Troops also carried out some 20 drone strikes against various targets in the refugee camp.
“Troops are finding [explosive] labs, weaponry, and demolishing them… the goal is to prevent the refugee camp from becoming an industrial lab for weapons, and to enable us more freedom of action in the refugee camp,” Hagari said.
“We’ll need to do this even after this operation. It will provide us with freedom of action to carry out operations in the future,” he added.
Internally, the military has referred to the operation by name, calling it “Bayit Vagan,” literally Home and Garden, a reference to Jenin’s biblical name, and the term has been used by Netanyahu as well.

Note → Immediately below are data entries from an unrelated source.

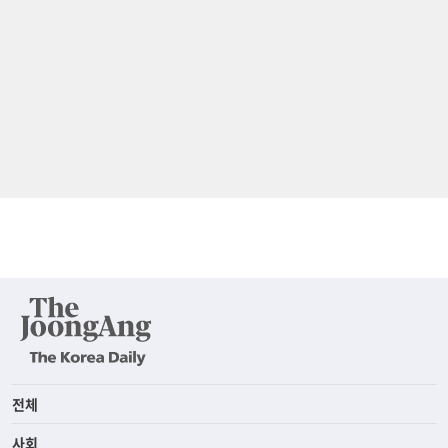
전체
사회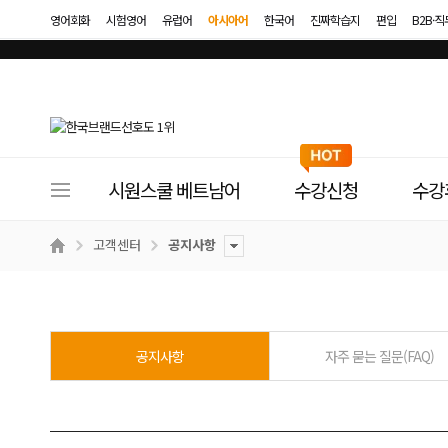
영어회화
시험영어
유럽어
아시아어
한국어
진짜학습지
편입
B2B·
사
시원스쿨 베트남어
수강신청
수강
이
트
고객센터
공지사항
메
뉴
공지사항
자주 묻는 질문(FAQ)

But the IDF Spokesperson’s Unit has insisted that the operation has no official name.
The military appeared to be downplaying the scale of the campaign by not giving it a name. Hagari has called it a “brigade-level raid.”
For weeks, there was speculation about a major Israeli military operation in the West Bank, following a string of shooting attacks and intense resistance to IDF raids in Palestinian cities.
The northern West Bank, and especially the city of Jenin and its environs, has long been considered by the IDF as a hotbed of terrorism, highlighted by a string of attacks in early 2022, many of which were carried out by residents of the area.
According to the IDF, since last year, some 50 shooting attacks were carried out by residents of the area, and 19 wanted Palestinians escaped to Jenin to seek refuge there from Israeli forces.
Tensions between Israelis and Palestinians have been high across the West Bank for the past year and a half, with the military carrying out near-nightly raids, amid a series of deadly Palestinian terror attacks.
Since the beginning of this year, Palestinian attacks in Israel and the West Bank have killed 24 people.
According to a tally by The Times of Israel, 147 West Bank Palestinians have been killed during that time — most of them during clashes with security forces or while carrying out attacks, but some were uninvolved civilians and others were killed under unclear circumstances.